Not assumed. Derived. Three conditions on any displacement cost function d(x; δx) ≥ 0:

Condition Meaning Example
R (zero threshold) Some spatial directions have vanishing cost Robot moving at constant velocity along its heading
E (quadratic expansion) Cost has a leading quadratic term Taylor expansion of any smooth cost
T (temporal cost) Pure time displacement has positive cost Waiting costs energy (idle power draw)

Theorem 5 (Li, 2026): Under R, E, T, the quadratic form Q is nondegenerate and indefinite. In (1+1)D, Q = dt² − c_max⁻² dr². Lorentzian signature is the unique algebraic outcome.

Translation for ML: if your data has directions where displacement is cheap (spatial) and directions where displacement is expensive (temporal), then the natural inner product on your embedding space has a minus sign. Forcing a Euclidean inner product ignores this structure. The minus sign in -σ·Qt·Kt respects it.


Quick start

from dataclasses import dataclass
import torch
from lorentz_transformer import LorentzMultiHeadAttention, MinkowskiLayerNorm

@dataclass
class Config:
    d_model: int = 256
    n_heads: int = 8
    formula: str = 'f3'
    time_ratio: float = 0.25  # fraction of heads assigned to time-like dimensions
    dropout: float = 0.1

config = Config()
attn = LorentzMultiHeadAttention(config)
norm = MinkowskiLayerNorm(config.d_model)

x = torch.randn(2, 16, config.d_model)
out, weights = attn(x)
out = norm(out)
print(f"σ = {attn.sigma:.3f}")  # learned light-cone strength; target > 0.56

Two parameters matter theoretically:

Parameter Value Why
formula 'f3' Lorentzian inner product with learnable σ
time_ratio 0.25 Fraction of attention heads treating their subspace as time-like

All other hyperparameters (layers, dimensions, learning rate) are engineering choices.


Experimental evidence (8 seeds, EMBED_DIM=256, N_LAYERS=6)

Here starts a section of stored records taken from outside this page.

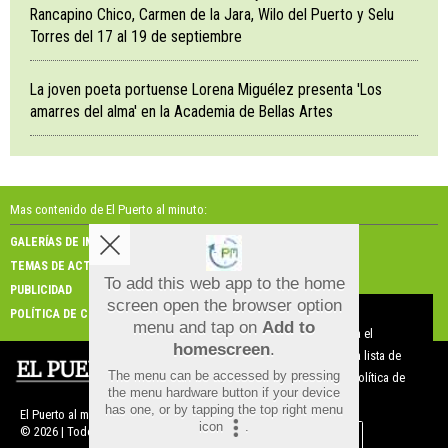
Rancapino Chico, Carmen de la Jara, Wilo del Puerto y Selu
Torres del 17 al 19 de septiembre
La joven poeta portuense Lorena Miguélez presenta 'Los
amarres del alma' en la Academia de Bellas Artes
Mas contenido de El Puerto al minuto:
GALERÍAS DE IMÁGENES
GALERÍAS DE VÍDEOS
TEMAS DE ACTUALIDAD
NOSOTROS
To add this web app to the home
PUBLICIDAD
CONTACTO
screen open the browser option
Aviso sobre el Uso de cookies:
POLÍTICA DE COOKIES
menu and tap on
Add to
Utilizamos cookies nuestras y de terceros para el
homescreen
.
funcionamiento del digital. Puedes consultar la lista de
The menu can be accessed by pressing
cookies y como desconectarlas.
Ver nuestra Política de
the menu hardware button if your device
Privacidad y Cookies
has one, or by tapping the top right menu
El Puerto al minuto |
Términos de uso
|
Protección de datos
icon
.
© 2026 | Todos los derechos reservados
Aceptar Cookies
Personalizar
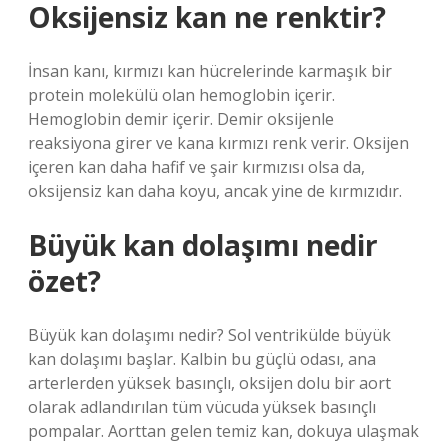
Oksijensiz kan ne renktir?
İnsan kanı, kırmızı kan hücrelerinde karmaşık bir
protein molekülü olan hemoglobin içerir.
Hemoglobin demir içerir. Demir oksijenle
reaksiyona girer ve kana kırmızı renk verir. Oksijen
içeren kan daha hafif ve şair kırmızısı olsa da,
oksijensiz kan daha koyu, ancak yine de kırmızıdır.
Büyük kan dolaşımı nedir
özet?
Büyük kan dolaşımı nedir? Sol ventrikülde büyük
kan dolaşımı başlar. Kalbin bu güçlü odası, ana
arterlerden yüksek basınçlı, oksijen dolu bir aort
olarak adlandırılan tüm vücuda yüksek basınçlı
pompalar. Aorttan gelen temiz kan, dokuya ulaşmak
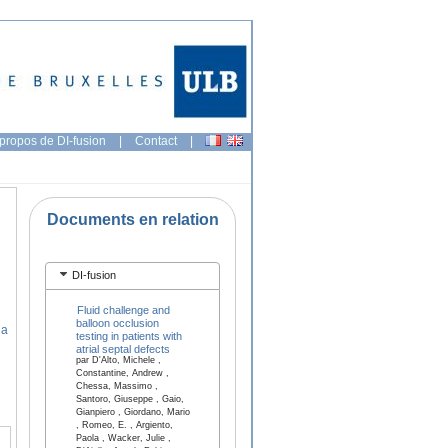
propos de DI-fusion
|
Contact
|
Documents en relation
DI-fusion
Fluid challenge and
balloon occlusion
ia
testing in patients with
atrial septal defects
par D'Alto, Michele ,
Constantine, Andrew ,
Chessa, Massimo ,
Santoro, Giuseppe , Gaio,
Gianpiero , Giordano, Mario
, Romeo, E. , Argiento,
Paola , Wacker, Julie ,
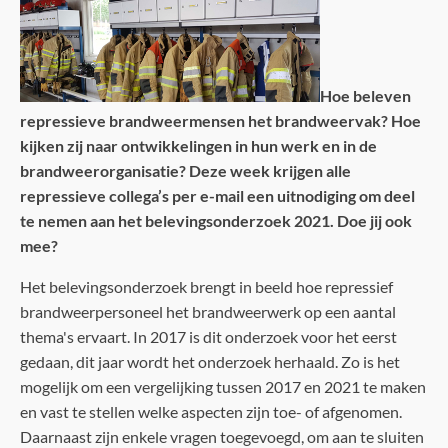
Hoe beleven
repressieve brandweermensen het brandweervak? Hoe
kijken zij naar ontwikkelingen in hun werk en in de
brandweerorganisatie? Deze week krijgen alle
repressieve collega’s per e-mail een uitnodiging om deel
te nemen aan het belevingsonderzoek 2021. Doe jij ook
mee?
Het belevingsonderzoek brengt in beeld hoe repressief
brandweerpersoneel het brandweerwerk op een aantal
thema's ervaart. In 2017 is dit onderzoek voor het eerst
gedaan, dit jaar wordt het onderzoek herhaald. Zo is het
mogelijk om een vergelijking tussen 2017 en 2021 te maken
en vast te stellen welke aspecten zijn toe- of afgenomen.
Daarnaast zijn enkele vragen toegevoegd, om aan te sluiten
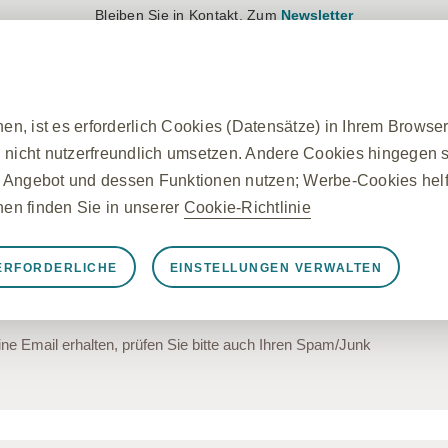
Bleiben Sie in Kontakt. Zum
Newsletter
Anmelden
Registrieren
Produkte
Therapiegebiete
n, ist es erforderlich Cookies (Datensätze) in Ihrem Browse
 nicht nutzerfreundlich umsetzen. Andere Cookies hingegen si
 Angebot und dessen Funktionen nutzen; Werbe-Cookies helfe
erung
onen finden Sie in unserer
Cookie-Richtlinie
mail zur Validierung Ihrer Email Adresse geschickt. Um Ihren
ERFORDERLICHE
EINSTELLUNGEN VERWALTEN
te auf den darin enthaltenen Link
rforderliche Cookies
nungsgemäß funktioniert, z. B. um Sitzungsdaten während ei
ine Email erhalten, prüfen Sie bitte auch Ihren Spam/Junk
llungen zu verwalten und die Sicherheit der Website zu gewä
n auf von Ihnen vorgenommene Aktionen gesetzt, die einer A
egen Ihrer Datenschutzeinstellungen, das Anmelden oder das
, dass er diese Cookies blockiert oder Sie darauf hinweist, a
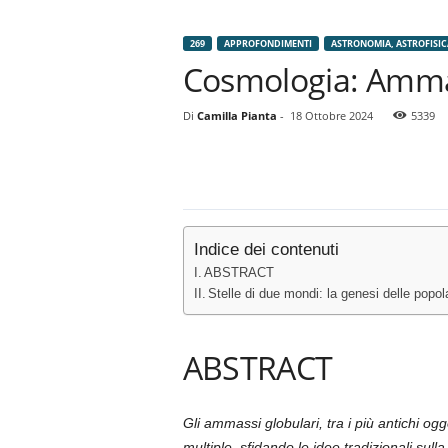
269
APPROFONDIMENTI
ASTRONOMIA, ASTROFISIC
Cosmologia: Ammas
Di
Camilla Pianta
-
18 Ottobre 2024
5339
Indice dei contenuti
ABSTRACT
Stelle di due mondi: la genesi delle popola
ABSTRACT
Gli ammassi globulari, tra i più antichi ogge
multiple, sfidando le idee tradizionali su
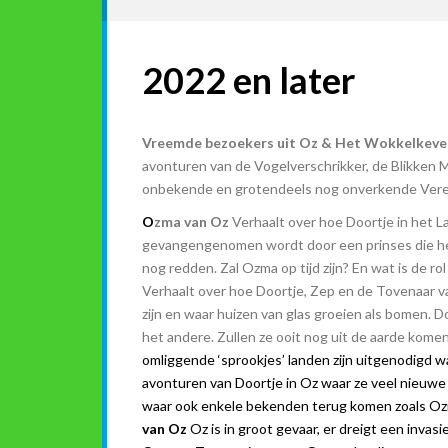
2022 en later
Vreemde bezoekers uit Oz & Het Wokkelkeve
avonturen van de Vogelverschrikker, de Blikken M
onbekende en grotendeels nog onverkende Vere
O
zma van Oz
Verhaalt over hoe Doortje in het 
gevangengenomen wordt door een prinses die het
nog redden. Zal Ozma op tijd zijn? En wat is de ro
Verhaalt over hoe Doortje, Zep en de Tovenaar 
zijn en waar huizen van glas groeien als bomen. 
het andere. Zullen ze ooit nog uit de aarde kome
omliggende ‘sprookjes’ landen zijn uitgenodigd w
avonturen van Doortje in Oz waar ze veel nieuw
waar ook enkele bekenden terug komen zoals Ozm
van Oz
Oz is in groot gevaar, er dreigt een inva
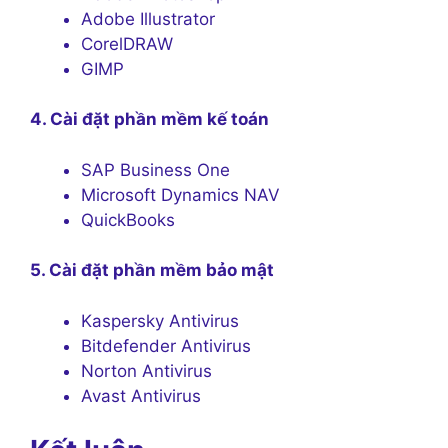
Adobe Illustrator
CorelDRAW
GIMP
4. Cài đặt phần mềm kế toán
SAP Business One
Microsoft Dynamics NAV
QuickBooks
5. Cài đặt phần mềm bảo mật
Kaspersky Antivirus
Bitdefender Antivirus
Norton Antivirus
Avast Antivirus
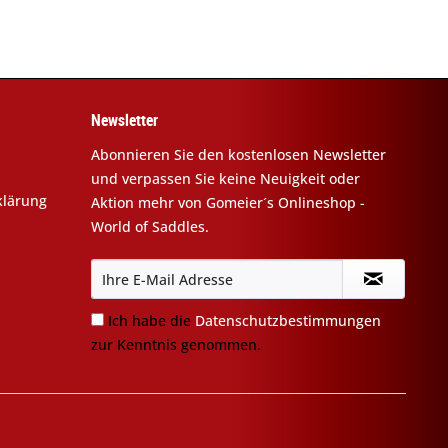
Newsletter
Abonnieren Sie den kostenlosen Newsletter
und verpassen Sie keine Neuigkeit oder
klärung
Aktion mehr von Gomeier´s Onlineshop -
World of Saddles.
Ich habe die
Datenschutzbestimmungen
zur Kenntnis genommen.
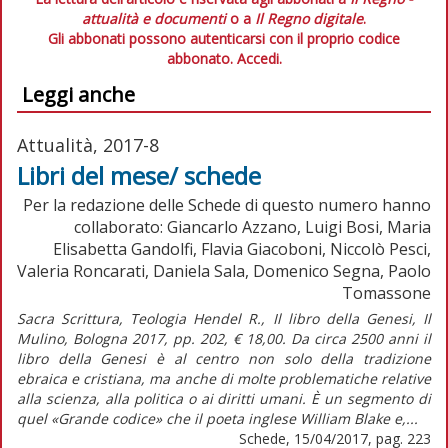
attualità e documenti
o a
Il Regno digitale
.
Gli abbonati possono autenticarsi con il proprio codice
abbonato.
Accedi.
Leggi anche
Attualità, 2017-8
Libri del mese/ schede
Per la redazione delle Schede di questo numero hanno
collaborato: Giancarlo Azzano, Luigi Bosi, Maria
Elisabetta Gandolfi, Flavia Giacoboni, Niccolò Pesci,
Valeria Roncarati, Daniela Sala, Domenico Segna, Paolo
Tomassone
Sacra Scrittura, Teologia Hendel R., Il libro della Genesi, Il
Mulino, Bologna 2017, pp. 202, € 18,00. Da circa 2500 anni il
libro della Genesi è al centro non solo della tradizione
ebraica e cristiana, ma anche di molte problematiche relative
alla scienza, alla politica o ai diritti umani. È un segmento di
quel «Grande codice» che il poeta inglese William Blake e,...
Schede, 15/04/2017, pag. 223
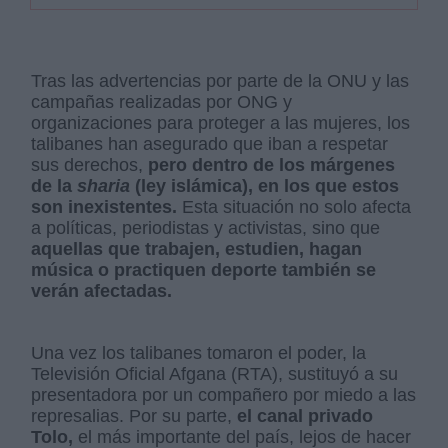
Tras las advertencias por parte de la ONU y las
campañas realizadas por ONG y
organizaciones para proteger a las mujeres, los
talibanes han asegurado que iban a respetar
sus derechos,
pero dentro de los márgenes
de la
sharia
(ley islámica), en los que estos
son inexistentes.
Esta situación no solo afecta
a políticas, periodistas y activistas, sino que
aquellas que trabajen, estudien, hagan
música o practiquen deporte también se
verán afectadas.
Una vez los talibanes tomaron el poder, la
Televisión Oficial Afgana (RTA), sustituyó a su
presentadora por un compañero por miedo a las
represalias. Por su parte,
el canal privado
Tolo,
el más importante del país, lejos de hacer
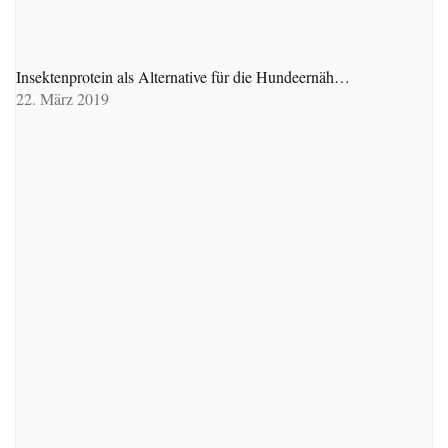
Insektenprotein als Alternative für die Hundeernäh…
22. März 2019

Geometry emerges before language (Layer 2)

Pure physics pretraining, no language signal:

Metric F3 Lorentzian Euclidean Statistics
Timelike ratio 97% 0% 8/8 seeds
mq mean −2.5 ± 0.7 +137.8 ± 8.2 p < 0.0001, d = 16.24

Conserved trajectories fall into the timelike region spontaneously. No loss function forces this — it is a consequence of the attention geometry.

Language alignment (Direction A)

Model Alignment score Statistics
Full Riemannian H^{1,63} +0.210 p = 0.043, d = 1.10 (6 seeds)
F3 implicit (D=256) +0.147 p = 0.508
Euclidean (D=256) +0.127 baseline

Full Riemannian at 1/4 capacity significantly outperforms Euclidean at full capacity.

Conservation from geometry (Direction B)

Language instruction → trajectory generation → measure momentum conservation:

Model Momentum change rate Statistics
F3 Lorentzian 0.371 p = 0.048, d = 2.53, 3/3 seeds
Euclidean 0.423 baseline

F3 generates 18% more conserved trajectories with no conservation loss function. The conservation comes from the minus sign.

Training direction: Euclidean anti-correlates

Before training After training Direction
F3 ρ = +0.05 ρ = +0.26 ✓ Correct (amplified 5×)
Euclidean ρ = −0.10 ρ = −0.25 ✗ Reversed (amplified 2.5×)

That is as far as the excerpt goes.